# SUPPLIED TEXT start

Exporters exceed expectations
Growth healthier for exporting firms, but proximity to customers is the key
In Africa, more exporting businesses report growth in revenues or profits than companies focusing on solely domestic trade, finds latest survey by Regus, the flexible workspace provider. For the third year running, exporting firms globally confirm they have an advantage with 40% reporting profit growth over the last twelve months compared to only 36% of those trading only domestically.
While reaching out to a larger pool of prospects certainly plays a part in exporter's success this survey also confirms that that having a presence in the same country as clients or customers carries a number of benefits. Specifically, 85% of African businesses say that physical proximity helps them deal more effectively with customer problems. Being close to clients also means businesses understand customers and markets better (82%) and improves customer retention rates (82%).
But foreign expansion is a big step for businesses to take and a difficult one if support is lacking. In particular, African firms report that aside from making customer introductions, their government trade delegations can most usefully help them expand abroad by providing advice on legal and regulatory matters (53%).

# SUPPLIED TEXT end

◆ REQUIRED TASKS ◆
1) Answer these from the survey text:
(a) What percentage of exporting firms globally report profit growth over the last twelve months?
(b) What percentage of African businesses say physical proximity helps them deal more effectively with customer problems?
(c) Aside from making customer introductions, how can government trade delegations most usefully help African firms expand abroad?
2) List every benefit of being physically close to clients or customers that the survey text reports for African businesses.
The material after this point has no role here.

# DATASET EXTRACT start

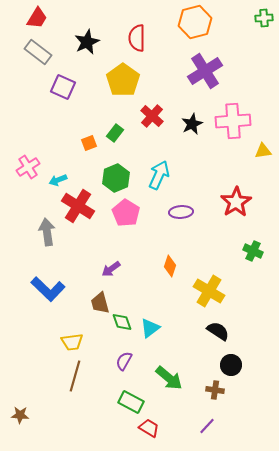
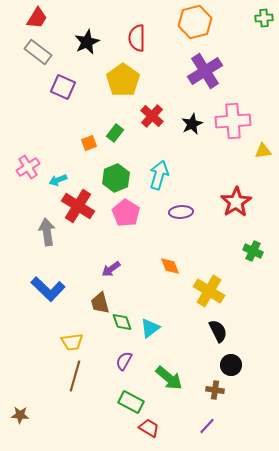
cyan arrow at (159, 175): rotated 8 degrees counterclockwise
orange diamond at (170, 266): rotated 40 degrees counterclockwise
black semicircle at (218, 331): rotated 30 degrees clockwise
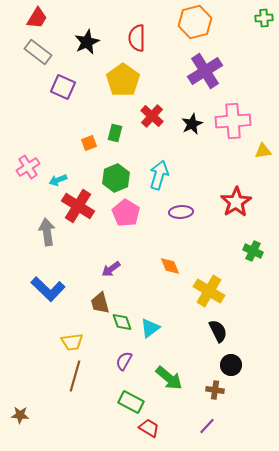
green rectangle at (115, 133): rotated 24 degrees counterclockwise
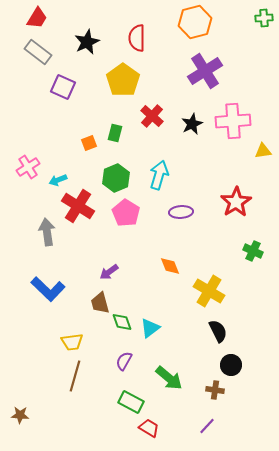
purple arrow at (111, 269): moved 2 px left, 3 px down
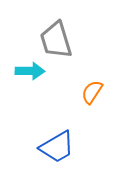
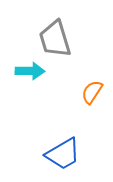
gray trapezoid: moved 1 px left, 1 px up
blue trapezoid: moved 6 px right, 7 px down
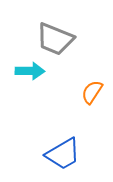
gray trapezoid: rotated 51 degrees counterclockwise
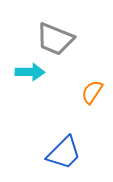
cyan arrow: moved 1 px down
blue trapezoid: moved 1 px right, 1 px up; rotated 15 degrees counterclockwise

# DATASET EXTRACT end
# DATASET EXTRACT start

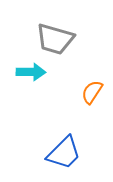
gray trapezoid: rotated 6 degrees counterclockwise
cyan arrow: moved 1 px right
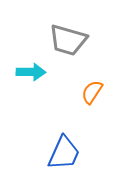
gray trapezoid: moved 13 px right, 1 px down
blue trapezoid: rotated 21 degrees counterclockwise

# DATASET EXTRACT end

◆ EXERCISE RESPONSES ◆
1)
(a) 40%
(b) 85%
(c) By providing advice on legal and regulatory matters (53%)

2)
- Dealing more effectively with customer problems (85%)
- Understanding customers and markets better (82%)
- Improved customer retention rates (82%)